Requisitos:
**1.** En el artículo sobre la cumbre del G20, ¿qué acción militar de Rusia se menciona?
**2.** Prosiga el artículo sobre la cumbre del G20 a partir del punto en que termina.

Selección:
-----
El vaciamiento del G20

WASHINGTON, DC – Mientras se acercaba la cumbre de este año del G20 en Buenos Aires, los observadores estuvieron muy ocupados hablando de la reunión entre el presidente chino Xi Jinping y el presidente estadounidense Donald Trump. Pero tras el anuncio de que también asistiría al evento la actual “bestia negra” del mundo, el príncipe heredero saudita Mohammed bin Salman (MBS), seguido por el ataque naval de Rusia a barcos ucranianos en el estrecho de Kerch, de pronto esa reunión ya no parece tan importante.

Ahora, en vez de abalanzarse a conseguir fotos de Trump y Xi, los medios del mundo estarán diseccionando las interacciones entre MBS (acusado de ordenar la tortura brutal seguida de asesinato del periodista saudita residente en los Estados Unidos Jamal Khashoggi en el consulado saudita en Estambul) y el presidente turco Recep Tayyip Erdoğan. También serán sometidas a intenso escrutinio las reuniones entre el presidente ruso Vladimir Putin y la canciller alemana Angela Merkel (que ya hubieran sido incómodas incluso sin el reciente ataque en Ucrania).
-----
Registros proporcionados:
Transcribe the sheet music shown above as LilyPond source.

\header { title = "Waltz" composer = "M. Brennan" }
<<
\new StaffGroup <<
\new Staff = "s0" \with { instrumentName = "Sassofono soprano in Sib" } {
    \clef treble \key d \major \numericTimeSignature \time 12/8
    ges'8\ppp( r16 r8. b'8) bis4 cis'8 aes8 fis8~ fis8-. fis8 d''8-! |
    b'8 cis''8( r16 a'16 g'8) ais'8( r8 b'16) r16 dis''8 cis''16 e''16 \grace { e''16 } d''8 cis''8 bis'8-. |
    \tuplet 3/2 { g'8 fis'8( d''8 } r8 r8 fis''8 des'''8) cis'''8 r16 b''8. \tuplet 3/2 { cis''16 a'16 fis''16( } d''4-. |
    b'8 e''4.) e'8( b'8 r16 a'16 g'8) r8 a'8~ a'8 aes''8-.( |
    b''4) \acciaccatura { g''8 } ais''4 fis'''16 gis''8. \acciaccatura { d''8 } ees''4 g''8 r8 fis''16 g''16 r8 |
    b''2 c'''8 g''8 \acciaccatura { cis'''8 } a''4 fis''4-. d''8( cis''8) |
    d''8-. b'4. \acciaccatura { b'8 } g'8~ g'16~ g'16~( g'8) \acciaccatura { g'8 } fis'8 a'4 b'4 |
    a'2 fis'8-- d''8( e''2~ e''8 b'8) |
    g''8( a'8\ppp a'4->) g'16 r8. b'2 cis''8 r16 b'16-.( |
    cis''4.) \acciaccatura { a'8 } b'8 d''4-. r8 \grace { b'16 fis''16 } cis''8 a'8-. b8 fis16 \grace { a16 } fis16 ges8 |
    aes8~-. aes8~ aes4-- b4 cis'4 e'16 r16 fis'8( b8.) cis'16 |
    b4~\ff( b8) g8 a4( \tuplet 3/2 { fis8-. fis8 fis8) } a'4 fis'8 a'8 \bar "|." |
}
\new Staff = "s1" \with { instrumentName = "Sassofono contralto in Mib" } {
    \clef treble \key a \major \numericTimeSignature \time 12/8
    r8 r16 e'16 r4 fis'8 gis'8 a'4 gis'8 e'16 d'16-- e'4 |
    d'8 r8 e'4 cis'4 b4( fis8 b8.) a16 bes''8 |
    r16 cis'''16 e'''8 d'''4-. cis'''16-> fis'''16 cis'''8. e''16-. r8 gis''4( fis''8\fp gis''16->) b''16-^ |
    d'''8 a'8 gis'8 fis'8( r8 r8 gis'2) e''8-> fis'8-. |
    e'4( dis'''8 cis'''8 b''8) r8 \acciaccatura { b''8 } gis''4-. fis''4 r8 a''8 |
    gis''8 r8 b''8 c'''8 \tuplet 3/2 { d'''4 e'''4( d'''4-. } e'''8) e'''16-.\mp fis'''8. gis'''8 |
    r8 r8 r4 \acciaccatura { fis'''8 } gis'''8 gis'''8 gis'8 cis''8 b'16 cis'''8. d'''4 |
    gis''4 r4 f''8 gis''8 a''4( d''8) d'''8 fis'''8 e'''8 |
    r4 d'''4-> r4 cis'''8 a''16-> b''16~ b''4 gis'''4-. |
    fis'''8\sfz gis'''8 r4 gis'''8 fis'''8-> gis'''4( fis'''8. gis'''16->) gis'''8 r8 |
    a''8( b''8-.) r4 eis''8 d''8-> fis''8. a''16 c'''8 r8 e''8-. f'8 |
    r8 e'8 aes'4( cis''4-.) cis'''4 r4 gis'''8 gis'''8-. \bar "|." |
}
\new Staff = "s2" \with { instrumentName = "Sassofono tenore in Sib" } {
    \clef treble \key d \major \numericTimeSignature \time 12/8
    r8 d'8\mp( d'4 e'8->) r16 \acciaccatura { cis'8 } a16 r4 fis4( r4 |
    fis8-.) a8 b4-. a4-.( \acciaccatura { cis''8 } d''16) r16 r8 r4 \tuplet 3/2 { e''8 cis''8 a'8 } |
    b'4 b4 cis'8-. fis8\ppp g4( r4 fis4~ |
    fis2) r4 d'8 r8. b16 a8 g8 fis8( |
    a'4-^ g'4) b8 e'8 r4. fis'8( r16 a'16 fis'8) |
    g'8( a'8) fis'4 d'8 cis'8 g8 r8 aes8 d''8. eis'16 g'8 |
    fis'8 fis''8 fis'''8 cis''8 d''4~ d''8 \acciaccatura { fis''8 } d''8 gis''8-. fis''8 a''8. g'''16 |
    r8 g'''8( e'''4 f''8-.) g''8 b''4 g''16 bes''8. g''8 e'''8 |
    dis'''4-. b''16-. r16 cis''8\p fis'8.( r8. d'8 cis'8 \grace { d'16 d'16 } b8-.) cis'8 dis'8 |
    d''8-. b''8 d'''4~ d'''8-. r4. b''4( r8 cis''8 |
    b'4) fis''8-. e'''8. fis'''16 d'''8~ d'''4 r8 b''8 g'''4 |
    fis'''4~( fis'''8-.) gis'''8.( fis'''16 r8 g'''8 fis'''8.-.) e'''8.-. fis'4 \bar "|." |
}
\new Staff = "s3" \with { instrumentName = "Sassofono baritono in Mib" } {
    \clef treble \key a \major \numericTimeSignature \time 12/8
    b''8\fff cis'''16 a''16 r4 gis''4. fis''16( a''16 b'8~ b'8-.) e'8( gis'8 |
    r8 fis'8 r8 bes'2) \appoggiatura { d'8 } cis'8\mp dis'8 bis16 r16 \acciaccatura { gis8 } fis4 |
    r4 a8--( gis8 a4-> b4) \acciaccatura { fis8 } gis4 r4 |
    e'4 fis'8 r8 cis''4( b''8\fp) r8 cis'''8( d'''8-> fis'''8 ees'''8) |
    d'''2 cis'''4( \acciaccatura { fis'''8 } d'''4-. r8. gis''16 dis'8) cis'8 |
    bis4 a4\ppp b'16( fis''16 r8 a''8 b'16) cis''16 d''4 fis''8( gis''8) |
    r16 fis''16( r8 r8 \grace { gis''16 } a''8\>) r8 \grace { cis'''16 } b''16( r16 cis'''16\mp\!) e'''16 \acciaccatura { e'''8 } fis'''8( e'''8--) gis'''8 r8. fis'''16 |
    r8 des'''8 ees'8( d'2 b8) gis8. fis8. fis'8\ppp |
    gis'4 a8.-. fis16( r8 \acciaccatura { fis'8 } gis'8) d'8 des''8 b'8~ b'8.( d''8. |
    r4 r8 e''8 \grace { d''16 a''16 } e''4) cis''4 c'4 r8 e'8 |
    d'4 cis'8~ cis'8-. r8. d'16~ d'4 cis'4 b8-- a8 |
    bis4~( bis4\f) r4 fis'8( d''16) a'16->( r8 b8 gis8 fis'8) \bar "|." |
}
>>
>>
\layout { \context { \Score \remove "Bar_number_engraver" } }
-----
Conjunto de respuestas:
**1.** El ataque naval de Rusia a barcos ucranianos en el estrecho de Kerch.

**2.**
Se supone que una cumbre del G20 debería ser para otra cosa. Lo que antes era un foro eficaz de gobernanza global ha degenerado hasta convertirse en una especie de teatro kabuki; esto es un fiel reflejo de hasta qué punto el orden internacional perdió el rumbo.

Tras el estallido de la crisis financiera global en 2008, el G20 actuó como un comité internacional de crisis y mitigó el desastre inyectando liquidez en los mercados de todo el mundo. La eficacia de las cumbres del G20 en 2008 y 2009 generó la esperanza de que en un tiempo de cambio acelerado, esta nueva plataforma (cuyas economías participantes suman el 85% de la producción mundial) podía actuar como bombero del mundo: al no estar atado por normas procedimentales o restricciones legales, podría responder rápidamente cuando fuera necesario. Se habló incluso de que interviniera en una amplia variedad de áreas, llegando a eclipsar al Consejo de Seguridad de las Naciones Unidas.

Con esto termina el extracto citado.